Now, thanks to the excavation, large chunks of the rood screen have been discovered. This includes sculpted polychrome figures, as well as architectural elements. The presence of color distinguishes them from the remains in the Louvre. In many instances, it's even possible to see gold leaf.
One of the most exciting discoveries during the excavation are the tombs. Burial in Notre-Dame would have been reserved for the elite and locations close to the choir were the most sought after. Lead coffins discovered close to the choir in the past belonged to Queen Isabella—the wife of King Phillip II—and important archbishops. This time, around 10 plaster sarcophagi were unearthed, one of which included fabric embroidered with gold thread. But it's a human-shaped lead sarcophagus that is the most intriguing.

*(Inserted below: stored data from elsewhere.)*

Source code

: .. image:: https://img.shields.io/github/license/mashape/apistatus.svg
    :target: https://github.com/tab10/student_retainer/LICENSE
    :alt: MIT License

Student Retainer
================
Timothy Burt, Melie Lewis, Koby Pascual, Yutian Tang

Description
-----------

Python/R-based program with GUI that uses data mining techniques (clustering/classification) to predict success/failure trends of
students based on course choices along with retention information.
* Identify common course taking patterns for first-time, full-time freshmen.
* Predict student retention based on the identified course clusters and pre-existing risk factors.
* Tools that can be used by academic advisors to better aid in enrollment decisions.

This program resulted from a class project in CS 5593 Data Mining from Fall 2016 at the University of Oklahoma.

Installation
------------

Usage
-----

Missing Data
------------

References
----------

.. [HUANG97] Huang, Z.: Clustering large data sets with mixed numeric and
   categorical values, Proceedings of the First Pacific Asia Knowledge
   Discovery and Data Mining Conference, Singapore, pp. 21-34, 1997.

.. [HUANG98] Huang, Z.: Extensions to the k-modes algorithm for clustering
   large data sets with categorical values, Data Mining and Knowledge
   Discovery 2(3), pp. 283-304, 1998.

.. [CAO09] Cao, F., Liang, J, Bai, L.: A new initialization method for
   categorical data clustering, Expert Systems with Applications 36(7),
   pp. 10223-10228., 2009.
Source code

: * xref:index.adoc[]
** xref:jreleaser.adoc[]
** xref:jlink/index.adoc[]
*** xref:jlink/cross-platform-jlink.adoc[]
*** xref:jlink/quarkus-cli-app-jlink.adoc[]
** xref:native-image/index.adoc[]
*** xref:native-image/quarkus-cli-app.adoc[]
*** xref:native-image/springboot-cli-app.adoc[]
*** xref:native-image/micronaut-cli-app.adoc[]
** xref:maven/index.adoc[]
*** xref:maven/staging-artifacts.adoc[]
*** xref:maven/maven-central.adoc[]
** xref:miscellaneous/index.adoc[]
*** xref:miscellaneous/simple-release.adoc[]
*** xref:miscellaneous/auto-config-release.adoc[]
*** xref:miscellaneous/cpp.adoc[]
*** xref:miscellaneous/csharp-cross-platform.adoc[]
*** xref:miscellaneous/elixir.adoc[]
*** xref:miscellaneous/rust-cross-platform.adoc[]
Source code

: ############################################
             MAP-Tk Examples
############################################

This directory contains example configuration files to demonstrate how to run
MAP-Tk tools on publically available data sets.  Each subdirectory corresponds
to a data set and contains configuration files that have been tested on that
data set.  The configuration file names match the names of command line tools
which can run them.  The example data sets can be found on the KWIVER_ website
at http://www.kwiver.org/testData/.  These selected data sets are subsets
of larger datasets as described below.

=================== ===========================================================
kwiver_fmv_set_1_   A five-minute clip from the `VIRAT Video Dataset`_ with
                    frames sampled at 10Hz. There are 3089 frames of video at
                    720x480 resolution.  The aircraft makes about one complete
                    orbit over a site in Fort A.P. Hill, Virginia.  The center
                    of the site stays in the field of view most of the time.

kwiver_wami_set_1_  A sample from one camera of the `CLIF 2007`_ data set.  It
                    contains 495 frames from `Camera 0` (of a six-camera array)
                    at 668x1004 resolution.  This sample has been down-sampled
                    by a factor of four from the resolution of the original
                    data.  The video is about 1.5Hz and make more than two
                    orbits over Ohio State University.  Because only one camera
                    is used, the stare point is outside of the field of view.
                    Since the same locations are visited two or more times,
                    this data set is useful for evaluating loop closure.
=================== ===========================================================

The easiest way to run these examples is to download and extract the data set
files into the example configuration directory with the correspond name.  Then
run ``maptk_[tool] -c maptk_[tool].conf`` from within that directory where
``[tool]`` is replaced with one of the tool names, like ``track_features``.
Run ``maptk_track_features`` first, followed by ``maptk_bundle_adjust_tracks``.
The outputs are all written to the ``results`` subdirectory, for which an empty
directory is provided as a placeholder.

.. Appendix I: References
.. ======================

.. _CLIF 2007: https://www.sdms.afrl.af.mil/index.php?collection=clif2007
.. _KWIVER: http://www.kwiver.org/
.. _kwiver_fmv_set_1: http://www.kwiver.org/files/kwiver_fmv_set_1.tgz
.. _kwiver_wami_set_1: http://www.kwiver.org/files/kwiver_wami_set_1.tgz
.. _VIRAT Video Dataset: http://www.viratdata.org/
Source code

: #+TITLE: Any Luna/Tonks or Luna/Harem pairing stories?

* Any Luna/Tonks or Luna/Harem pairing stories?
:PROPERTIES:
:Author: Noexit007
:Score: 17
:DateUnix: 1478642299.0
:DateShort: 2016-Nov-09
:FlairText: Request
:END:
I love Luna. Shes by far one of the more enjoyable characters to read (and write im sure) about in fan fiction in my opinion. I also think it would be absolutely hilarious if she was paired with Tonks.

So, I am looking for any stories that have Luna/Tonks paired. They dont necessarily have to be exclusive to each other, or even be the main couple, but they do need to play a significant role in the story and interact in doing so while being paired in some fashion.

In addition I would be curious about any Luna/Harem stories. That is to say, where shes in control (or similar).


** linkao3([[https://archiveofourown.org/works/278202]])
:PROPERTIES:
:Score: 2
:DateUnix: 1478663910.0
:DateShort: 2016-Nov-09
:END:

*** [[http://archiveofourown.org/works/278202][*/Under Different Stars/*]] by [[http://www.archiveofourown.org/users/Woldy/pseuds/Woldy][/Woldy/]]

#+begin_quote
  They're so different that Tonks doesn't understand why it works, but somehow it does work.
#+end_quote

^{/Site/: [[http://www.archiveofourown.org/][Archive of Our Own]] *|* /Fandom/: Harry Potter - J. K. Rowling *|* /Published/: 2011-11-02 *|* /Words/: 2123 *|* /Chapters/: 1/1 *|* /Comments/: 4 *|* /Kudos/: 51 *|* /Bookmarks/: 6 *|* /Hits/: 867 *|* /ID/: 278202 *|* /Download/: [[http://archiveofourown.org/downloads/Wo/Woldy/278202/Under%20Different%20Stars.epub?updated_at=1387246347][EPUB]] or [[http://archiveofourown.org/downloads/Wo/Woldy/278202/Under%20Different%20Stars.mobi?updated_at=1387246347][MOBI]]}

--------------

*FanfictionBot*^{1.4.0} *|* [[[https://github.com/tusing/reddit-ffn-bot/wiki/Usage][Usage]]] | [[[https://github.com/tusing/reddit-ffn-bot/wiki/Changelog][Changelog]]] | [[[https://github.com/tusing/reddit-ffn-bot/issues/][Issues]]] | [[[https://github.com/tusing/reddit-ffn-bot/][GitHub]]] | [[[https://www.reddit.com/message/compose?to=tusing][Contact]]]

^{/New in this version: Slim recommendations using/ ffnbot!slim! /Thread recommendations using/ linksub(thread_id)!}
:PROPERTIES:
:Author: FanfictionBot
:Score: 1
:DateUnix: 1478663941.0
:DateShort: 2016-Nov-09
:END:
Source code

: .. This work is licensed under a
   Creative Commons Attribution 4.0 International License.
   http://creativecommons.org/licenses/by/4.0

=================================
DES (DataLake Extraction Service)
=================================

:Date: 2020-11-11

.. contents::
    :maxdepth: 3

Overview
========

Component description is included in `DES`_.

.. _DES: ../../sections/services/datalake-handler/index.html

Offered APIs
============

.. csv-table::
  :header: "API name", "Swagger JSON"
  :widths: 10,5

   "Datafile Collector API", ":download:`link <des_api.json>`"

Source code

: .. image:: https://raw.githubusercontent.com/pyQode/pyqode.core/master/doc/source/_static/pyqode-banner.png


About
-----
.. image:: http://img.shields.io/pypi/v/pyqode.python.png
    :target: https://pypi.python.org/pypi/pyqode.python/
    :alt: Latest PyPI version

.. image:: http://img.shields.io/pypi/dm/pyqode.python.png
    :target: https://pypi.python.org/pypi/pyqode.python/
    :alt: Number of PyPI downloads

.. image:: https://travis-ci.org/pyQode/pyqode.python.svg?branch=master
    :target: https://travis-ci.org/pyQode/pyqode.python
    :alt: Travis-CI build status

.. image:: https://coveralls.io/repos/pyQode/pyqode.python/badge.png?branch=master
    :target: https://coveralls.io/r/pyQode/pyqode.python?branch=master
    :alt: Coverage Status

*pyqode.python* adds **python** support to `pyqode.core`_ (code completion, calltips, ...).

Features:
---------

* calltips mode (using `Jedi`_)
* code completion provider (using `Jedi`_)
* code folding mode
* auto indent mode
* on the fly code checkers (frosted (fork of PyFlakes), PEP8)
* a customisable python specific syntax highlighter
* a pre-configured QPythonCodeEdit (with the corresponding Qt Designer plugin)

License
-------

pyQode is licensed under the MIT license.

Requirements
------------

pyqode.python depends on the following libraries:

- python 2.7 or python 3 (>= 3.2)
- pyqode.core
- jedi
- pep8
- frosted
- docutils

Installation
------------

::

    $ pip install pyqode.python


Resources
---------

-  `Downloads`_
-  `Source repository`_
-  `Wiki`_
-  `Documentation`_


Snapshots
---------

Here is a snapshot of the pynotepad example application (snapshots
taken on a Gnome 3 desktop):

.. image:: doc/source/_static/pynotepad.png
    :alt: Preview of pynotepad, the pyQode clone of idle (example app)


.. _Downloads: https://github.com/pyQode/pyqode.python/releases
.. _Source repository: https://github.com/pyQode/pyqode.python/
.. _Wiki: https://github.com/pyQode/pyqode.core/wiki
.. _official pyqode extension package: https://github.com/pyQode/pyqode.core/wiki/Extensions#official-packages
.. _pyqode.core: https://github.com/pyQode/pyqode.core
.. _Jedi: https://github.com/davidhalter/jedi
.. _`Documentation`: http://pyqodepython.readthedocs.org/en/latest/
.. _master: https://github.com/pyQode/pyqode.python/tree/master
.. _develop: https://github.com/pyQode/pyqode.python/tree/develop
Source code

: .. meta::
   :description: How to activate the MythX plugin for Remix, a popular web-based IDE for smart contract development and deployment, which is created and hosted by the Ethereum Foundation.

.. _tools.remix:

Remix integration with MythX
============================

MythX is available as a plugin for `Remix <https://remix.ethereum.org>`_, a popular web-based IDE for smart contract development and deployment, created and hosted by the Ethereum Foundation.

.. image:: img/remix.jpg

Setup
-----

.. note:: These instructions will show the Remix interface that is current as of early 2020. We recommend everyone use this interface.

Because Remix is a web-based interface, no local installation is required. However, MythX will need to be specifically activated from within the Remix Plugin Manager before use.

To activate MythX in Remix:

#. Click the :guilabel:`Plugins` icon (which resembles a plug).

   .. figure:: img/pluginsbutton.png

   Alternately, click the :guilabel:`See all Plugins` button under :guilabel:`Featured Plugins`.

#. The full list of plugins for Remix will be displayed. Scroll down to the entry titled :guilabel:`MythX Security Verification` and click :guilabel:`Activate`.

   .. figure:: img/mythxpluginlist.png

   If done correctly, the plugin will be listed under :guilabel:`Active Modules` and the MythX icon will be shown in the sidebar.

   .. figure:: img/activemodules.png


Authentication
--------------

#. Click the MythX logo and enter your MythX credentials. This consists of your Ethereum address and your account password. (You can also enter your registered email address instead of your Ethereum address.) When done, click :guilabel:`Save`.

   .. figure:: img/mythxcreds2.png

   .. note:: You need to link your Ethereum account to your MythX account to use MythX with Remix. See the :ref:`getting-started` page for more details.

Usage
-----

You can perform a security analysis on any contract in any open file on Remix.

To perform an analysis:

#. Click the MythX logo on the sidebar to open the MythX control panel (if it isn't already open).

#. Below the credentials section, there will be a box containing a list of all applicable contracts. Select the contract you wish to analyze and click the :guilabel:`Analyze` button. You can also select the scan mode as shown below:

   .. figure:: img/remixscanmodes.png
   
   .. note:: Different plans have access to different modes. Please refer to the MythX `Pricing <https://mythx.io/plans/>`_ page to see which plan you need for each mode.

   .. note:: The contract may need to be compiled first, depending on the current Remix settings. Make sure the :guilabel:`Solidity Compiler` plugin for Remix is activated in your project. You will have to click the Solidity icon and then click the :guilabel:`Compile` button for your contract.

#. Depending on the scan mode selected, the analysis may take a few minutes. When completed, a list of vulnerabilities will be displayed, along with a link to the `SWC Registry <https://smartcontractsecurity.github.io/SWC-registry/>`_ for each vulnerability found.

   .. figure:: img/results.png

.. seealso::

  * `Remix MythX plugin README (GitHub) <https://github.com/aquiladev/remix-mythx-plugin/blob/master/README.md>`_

While research on the sarcophagus is ongoing, archeologists have already sent a camera inside. Using this technology, they identified plant remains, textiles, and dry organic matter. The artifact still needs to be dated and the person inside identified, but it's believed to be a 14th-century sarcophagus containing an important dignitary.
Now that the excavation is complete, researchers will pour through the finds and start DNA testing and analysis in order to fully understand what was unearthed. These discoveries are a silver lining in the tragic fire of Notre-Dame and the excavation's completion just means that we are one step closer to the cathedral's grand re-opening in 2024.